3. Consider your overall situation
There are many routes and programs to choose from when refinancing, pick a program that fits your financial situation and your needs.
4. Look at refinancing your first mortgage before getting a second
It is always advisable to refinance your first before getting a second mortgage (unless your first mortgage has certain benefits). Carrying a second mortgage will increase your monthly mortgage payment and have a high interest rate.
5. Ask about points and origination fees
Points and/or origination fees are used to lower (buy down) the interest rate. Look at the points, rate, and origination fees. An origination fee is basically the same fee as points, but some lenders separate the two costs to make the fees seem smaller.
6. Get everything in writing
Do not expect verbal agreements to be enforceable, a written contract will override the verbal contract. More importantly, your state may require written contracts for the sale of real property.
7. Don’t sign anything without reading it
Review any documents you’ll be signing in advance. Many of the documents you’ll sign are standard forms and are usually available for review. You won’t have time to read all the documents during the closing appointment.
8. Provide documents to the lender quickly
Get everything your mortgage company asks for, delays in providing documents can result in costly delays. If your mortgage company asks you for additional documents, provide them immediately, there are ways around not showing documents, but it will increase your costs and rate.
9. Know when to pay for an appraisal
When you think your home value is uncertain or low, ask your mortgage company to prepare a desk review before an appraisal is provided. A desk review will give you a range of the estimated value of your home property. Paying for a full appraisal, when it’s doubtful that you’ll get the needed value to qualify for a loan, will be money poorly spent.
10. Know your rights
The Equal Credit Opportunity Act (ECOA) provides for equal access to credit regardless of:
- Race
- Religion
- Age
- Color
- National origin
- Sex
- Marital status
- Income from public assistance programs
There are additional protections if you have a physical or mental disability.
The ECOA also requires that you are notified within 30 days of the completed loan application that your application has been approved as requested, modified, or rejected.

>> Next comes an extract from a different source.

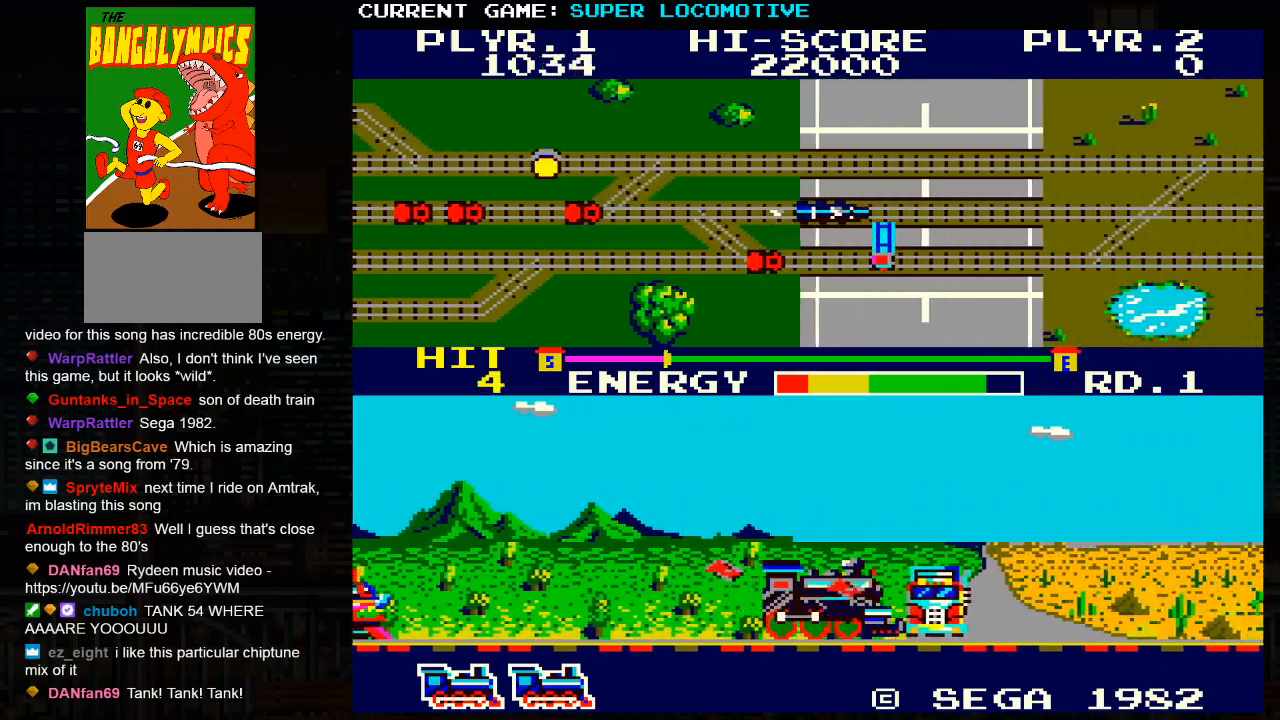
{"buttons": ["SQUARE"], "left_stick": "center", "events": [[17, "left_stick", "center"], [150, "SQUARE", "down"], [233, "SQUARE", "up"], [467, "SQUARE", "down"]]}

Specific reasons for rejection must be given, in writing, to you at the time of rejection or upon your written request for the reasons.
Real Estate Settlement Procedures Act (RESPA) requires lenders to give you advance notice of estimated closing costs in purchase and refinance transactions.
Truth-in-Lending Act
The Truth-in-Lending Act requires all lenders to fully disclose, within three business days after receiving your loan application, a written statement of fees, terms and conditions associated with a loan including the Annual Percentage Rate (APR), which reflects the cost of obtaining credit.